I was in a local bookstore with my eldest and she saw the cover and immediately said, “I love this book! We read it in Nature Kindergarten last year. It was one of my favourites.” Of course, I picked it up and looked at it and thought, “Perfect.” Perfect because I was struggling with my almost 3 year old’s emotions and understanding them and she clearly was, too. I often lean on literature to help me decipher feelings or circumstances, especially when kids don’t seem to understand such complexities, themselves.
Helps to teach emotions and feelings
The traditional toddler/preschooler-level books geared at revealing the complexity of emotions weren’t cutting it with this kid: ‘happy’ and ‘sad’ were too simplistic and binary. By comparison, this book is calming and helped to build a new connection for herself and even others, creating space for empathy. There is something relatable for kids to connect how they’re feeling with an animal, I think. Makes sense with totems being such a long-lasting tradition and all.
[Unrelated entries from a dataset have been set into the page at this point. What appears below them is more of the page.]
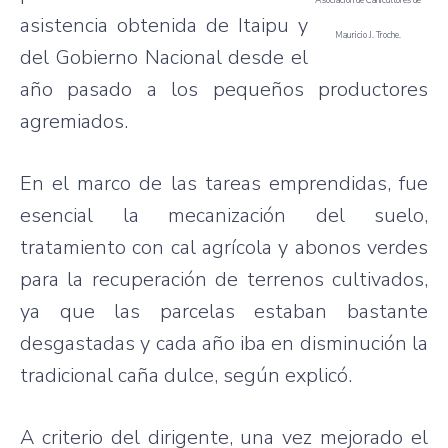
asistencia
obtenida
de
Itaipu
y
Mauricio J. Troche.
del
Gobierno
Nacional
desde
el
año
pasado
a los
pequeños
productores
agremiados
.
En el
marco
de
las
tareas
emprendidas
,
fue
esencial
la
mecanización
del
suelo
,
tratamiento
con
cal
agrícola
y
abonos
verdes
para
la
recuperación
de
terrenos
cultivados
,
ya
que
las
parcelas
estaban
bastante
desgastadas
y
cada
año
iba
en
disminución
la
tradicional
caña
dulce
,
según
explicó
.
A
criterio
del
dirigente
,
una
vez
mejorado
el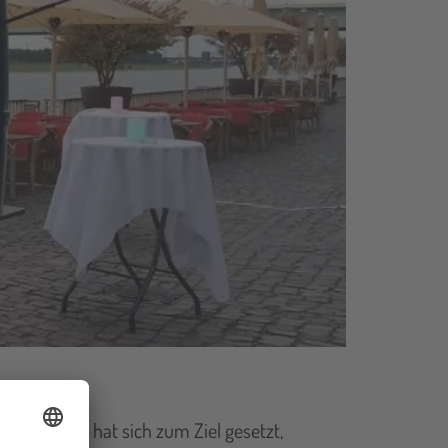
 Foodtruck hat sich zum Ziel gesetzt,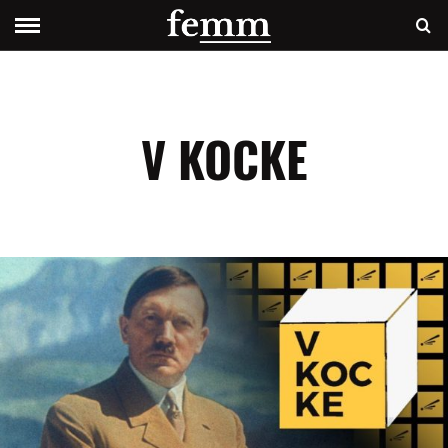
V KOCKE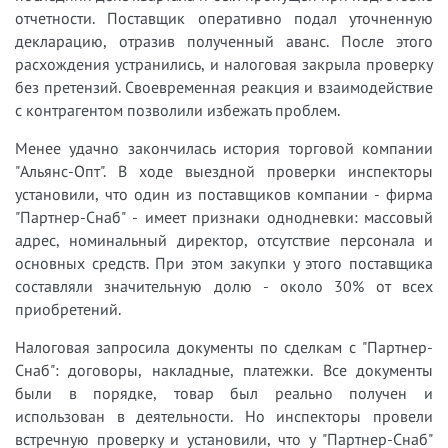
отчетности. Поставщик оперативно подал уточненную
декларацию, отразив полученный аванс. После этого
расхождения устранились, и налоговая закрыла проверку
без претензий. Своевременная реакция и взаимодействие
с контрагентом позволили избежать проблем.
Менее удачно закончилась история торговой компании
"Альянс-Опт". В ходе выездной проверки инспекторы
установили, что один из поставщиков компании - фирма
"Партнер-Снаб" - имеет признаки однодневки: массовый
адрес, номинальный директор, отсутствие персонала и
основных средств. При этом закупки у этого поставщика
составляли значительную долю - около 30% от всех
приобретений.
Налоговая запросила документы по сделкам с "Партнер-
Снаб": договоры, накладные, платежки. Все документы
были в порядке, товар был реально получен и
использован в деятельности. Но инспекторы провели
встречную проверку и установили, что у "Партнер-Снаб"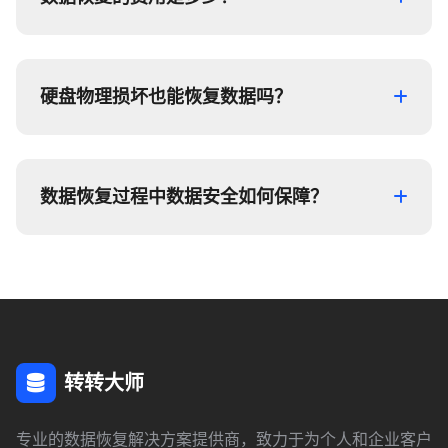
硬盘物理损坏也能恢复数据吗？
数据恢复过程中数据安全如何保障？
转转大师
专业的数据恢复解决方案提供商，致力于为个人和企业客户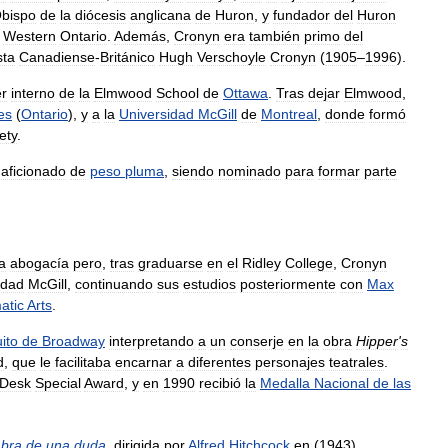
bispo
de
la
diócesis
anglicana
de
Huron
,
y
fundador
del
Huron
Western
Ontario
.
Además
,
Cronyn
era
también
primo
del
sta
Canadiense
-
Británico
Hugh
Verschoyle
Cronyn
(
1905
–
1996
).
er
interno
de
la
Elmwood
School
de
Ottawa
.
Tras
dejar
Elmwood
,
es
(
Ontario
),
y
a
la
Universidad
McGill
de
Montreal
,
donde
formó
ety
.
aficionado
de
peso
pluma
,
siendo
nominado
para
formar
parte
la
abogacía
pero
,
tras
graduarse
en
el
Ridley
College
,
Cronyn
idad
McGill
,
continuando
sus
estudios
posteriormente
con
Max
atic
Arts
.
uito
de
Broadway
interpretando
a
un
conserje
en
la
obra
Hipper
'
s
d
,
que
le
facilitaba
encarnar
a
diferentes
personajes
teatrales
.
Desk
Special
Award
,
y
en
1990
recibió
la
Medalla
Nacional
de
las
bra
de
una
duda
,
dirigida
por
Alfred
Hitchcock
en
(
1943
).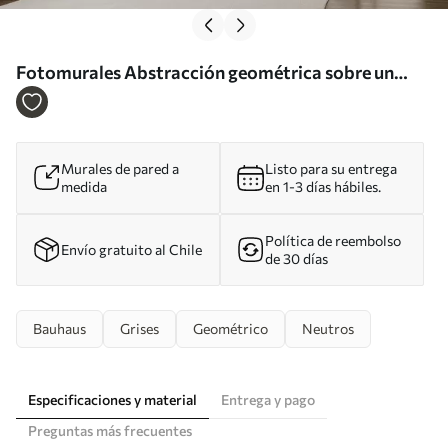
Fotomurales Abstracción geométrica sobre un
fondo de mármol en colores pastel Nr. u95373
Murales de pared a
Listo para su entrega
medida
en 1-3 días hábiles.
Política de reembolso
Envío gratuito al Chile
de 30 días
Bauhaus
Grises
Geométrico
Neutros
Especificaciones y material
Entrega y pago
Preguntas más frecuentes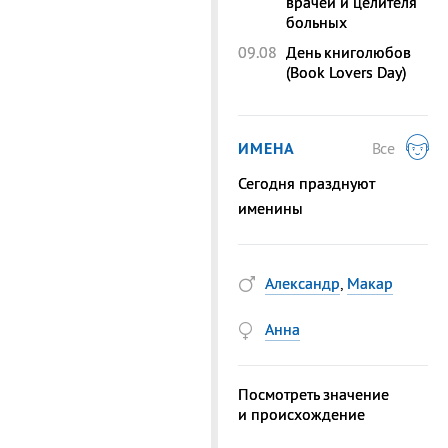
врачей и целителя
больных
09.08
День книголюбов
(Book Lovers Day)
ИМЕНА
Все
Сегодня празднуют
именины
Александр
,
Макар
Анна
Посмотреть значение
и происхождение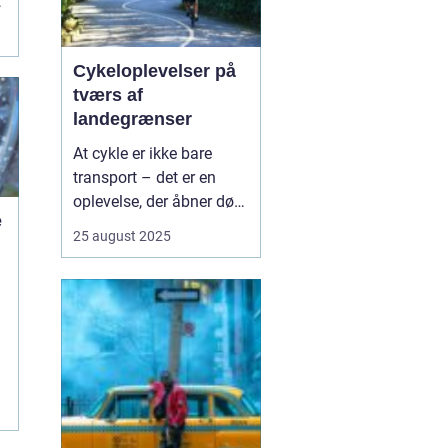
,
Cykeloplevelser på
tværs af
landegrænser
At cykle er ikke bare
transport – det er en
oplevelse, der åbner døre
e
til nye kulturer,
25 august 2025
landskaber og møder
med mennesker. Flere og
e
flere vælger at tage
cyklen med på ferien, og
det giver en helt særlig
fri...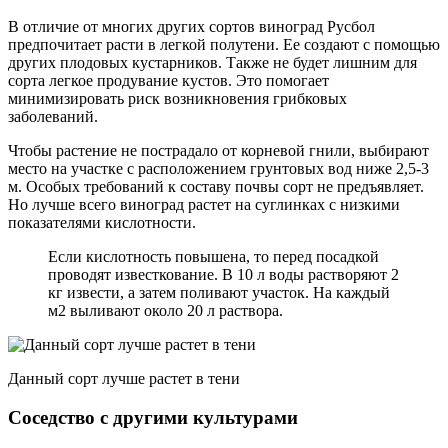
В отличие от многих других сортов виноград Русбол
предпочитает расти в легкой полутени. Ее создают с помощью
других плодовых кустарников. Также не будет лишним для
сорта легкое продувание кустов. Это помогает
минимизировать риск возникновения грибковых
заболеваний.
Чтобы растение не пострадало от корневой гнили, выбирают
место на участке с расположением грунтовых вод ниже 2,5-3
м. Особых требований к составу почвы сорт не предъявляет.
Но лучше всего виноград растет на суглинках с низкими
показателями кислотности.
Если кислотность повышена, то перед посадкой
проводят известкование. В 10 л воды растворяют 2
кг извести, а затем поливают участок. На каждый
м2 выливают около 20 л раствора.
Данный сорт лучше растет в тени
Соседство с другими культурами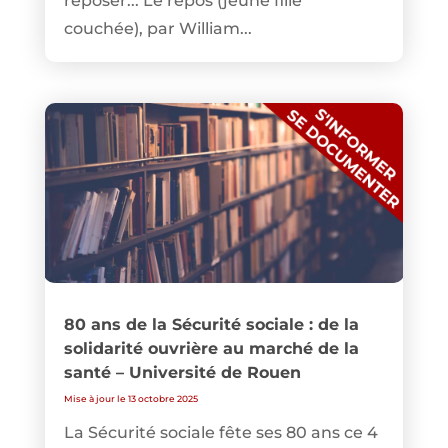
reposer... Le repos (jeune fille
couchée), par William...
80 ans de la Sécurité sociale : de la
solidarité ouvrière au marché de la
santé – Université de Rouen
Mise à jour le 13 octobre 2025
La Sécurité sociale fête ses 80 ans ce 4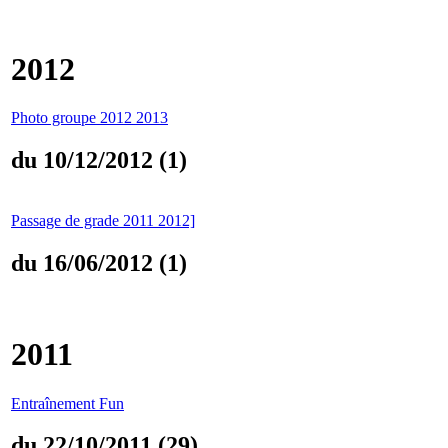
2012
Photo groupe 2012 2013
du 10/12/2012 (1)
Passage de grade 2011 2012]
du 16/06/2012 (1)
2011
Entraînement Fun
du 22/10/2011 (29)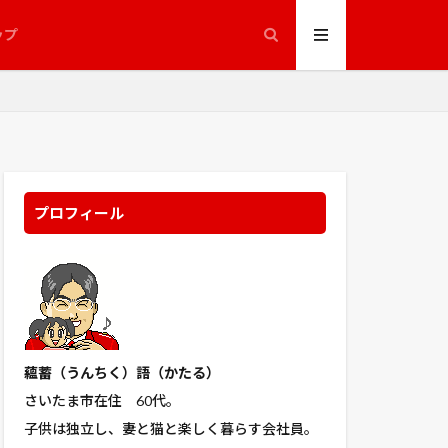
縮葉種
ップ
聖護院
一調整池
花
若元春
苦土石灰
野屋
菌
ジオ
藤館
えとは 収納 コツ
プロフィール
見えない目撃者
通船舟歌
豪徳寺
赤ジソ
人
野菜栽培
蘊蓄（うんちく
）語（かたる）
錆喰いビスコ
さいたま市在住 60代。
ェイ
子供は独立し、妻と猫と楽しく暮らす会社員。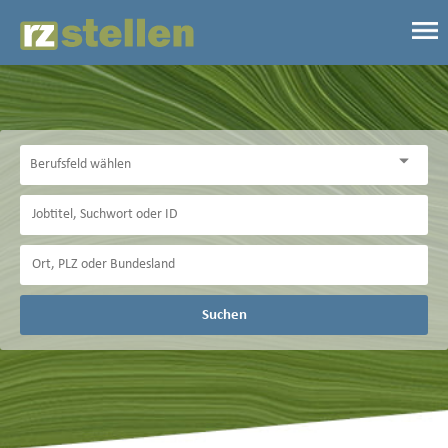
Suchen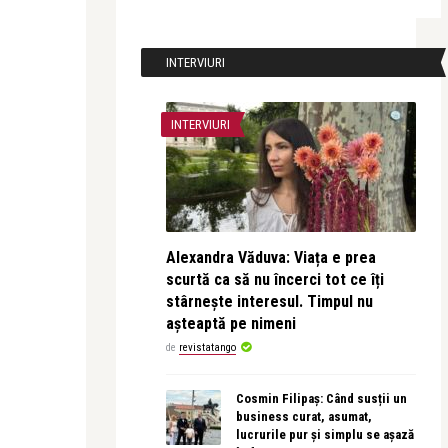
INTERVIURI
INTERVIURI
Alexandra Văduva: Viața e prea
scurtă ca să nu încerci tot ce îți
stârnește interesul. Timpul nu
așteaptă pe nimeni
de
revistatango
Cosmin Filipaș: Când susții un
business curat, asumat,
lucrurile pur și simplu se așază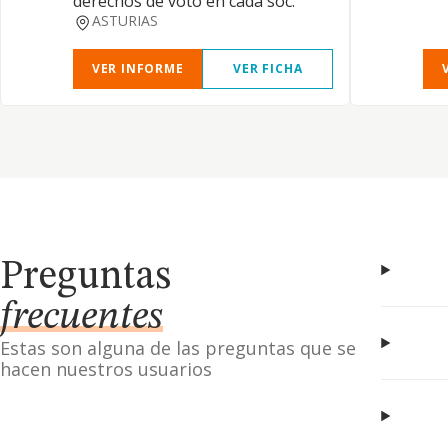
derechos de voto en cada soc.
ASTURIAS
VER INFORME
VER FICHA
Preguntas
frecuentes
Estas son alguna de las preguntas que se
hacen nuestros usuarios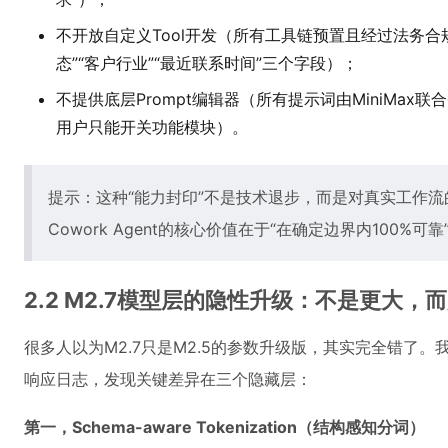
不开放自定义Tool开发（所有工具链预置且经过法务合
态”“客户行业”“最近联系时间”三个字段）；
不提供底层Prompt编辑器（所有提示词由MiniMax联
用户只能开关功能模块）。
提示：这种“能力封印”不是技术退步，而是对真实工作
Cowork Agent的核心价值在于“在确定边界内100%
2.2 M2.7模型层的隐性升级：不是更大，而
很多人以为M2.7只是M2.5的参数升级版，其实完全错了。
响应日志，发现关键差异在三个隐藏层：
第一，Schema-aware Tokenization（结构感知分词）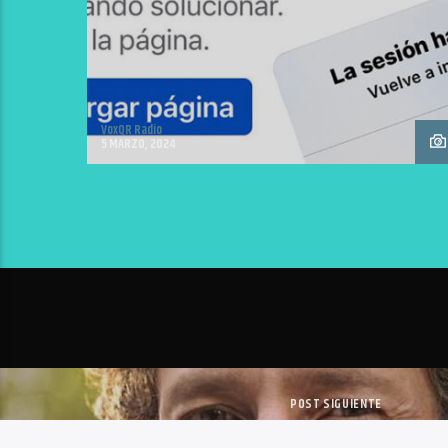
VoxQR Radio
5 MARZO, 2024
POST SIGUIENTE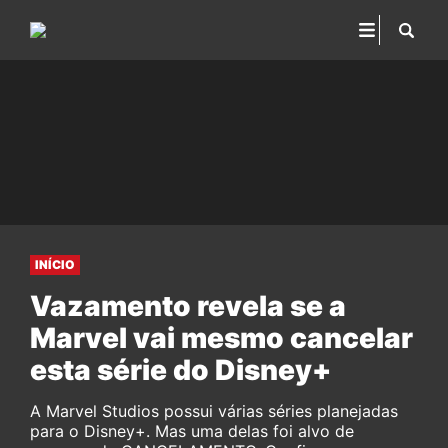
INÍCIO
Vazamento revela se a
Marvel vai mesmo cancelar
esta série do Disney+
A Marvel Studios possui várias séries planejadas
para o Disney+. Mas uma delas foi alvo de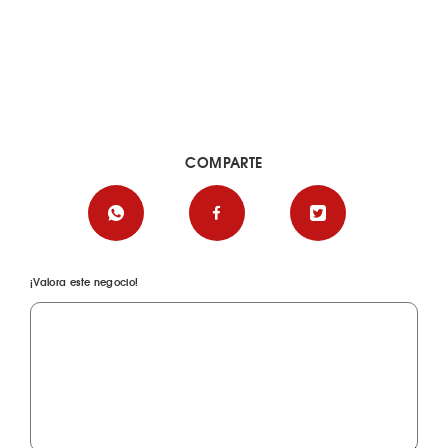
COMPARTE
¡Valora este negocio!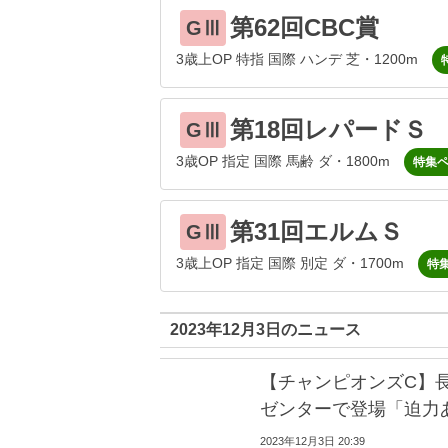
第62回CBC賞
GⅢ
3歳上OP 特指 国際 ハンデ 芝・1200m
第18回レパードＳ
GⅢ
3歳OP 指定 国際 馬齢 ダ・1800m
特集
第31回エルムＳ
GⅢ
3歳上OP 指定 国際 別定 ダ・1700m
特
2023年12月3日のニュース
【チャンピオンズC】
ゼンターで登場「迫力
2023年12月3日 20:39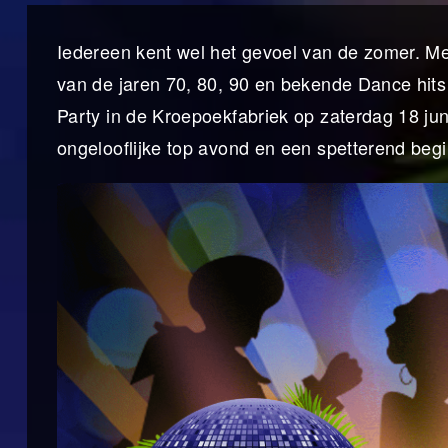
Iedereen kent wel het gevoel van de zomer. M
van de jaren 70, 80, 90 en bekende Dance hits
Party in de Kroepoekfabriek op zaterdag 18 ju
ongelooflijke top avond en een spetterend beg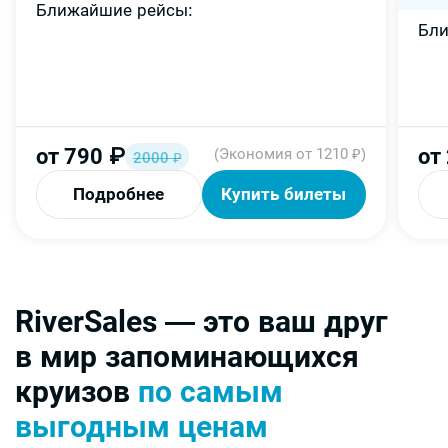
Ближайшие рейсы
Бл
от
790
₽
от
(Экономия от 1210 ₽)
2000
₽
Подробнее
Купить билеты
RiverSales — это ваш друг
в мир запоминающихся
круизов
по самым
выгодным ценам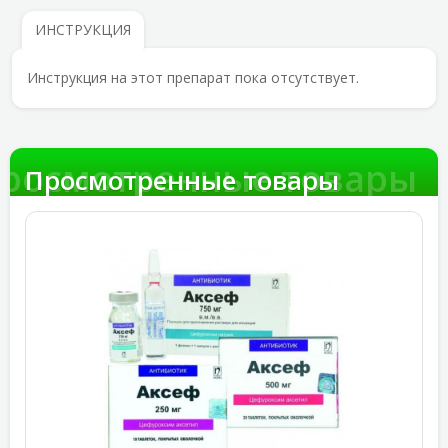
ИНСТРУКЦИЯ
Инструкция на этот препарат пока отсутствует.
росмотренные товары
Просмотренные товары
In her kindergarten program, my eldest daughter’s teacher extended this idea into an art and drama project with her class, having the kids decide who their ‘spirit animal’ was and creating a paper mâché mask of it. This facilitated a lot of talk about emotions and helped to build empathy for others, too.
The format of this book is simple and repetitive, but the language is not; Daniel uses fairly advanced vocabulary and references more complex emotions traits, for example “intuitive and discreet”. As such, this book can serve as a great read aloud, but also a good book for a beginner reader who is keen on trying a trickier (but familiar) read.
I highly recommend Sometimes I Feel Like a Fox, but Danielle Daniel. Recommended for ages 2 and up.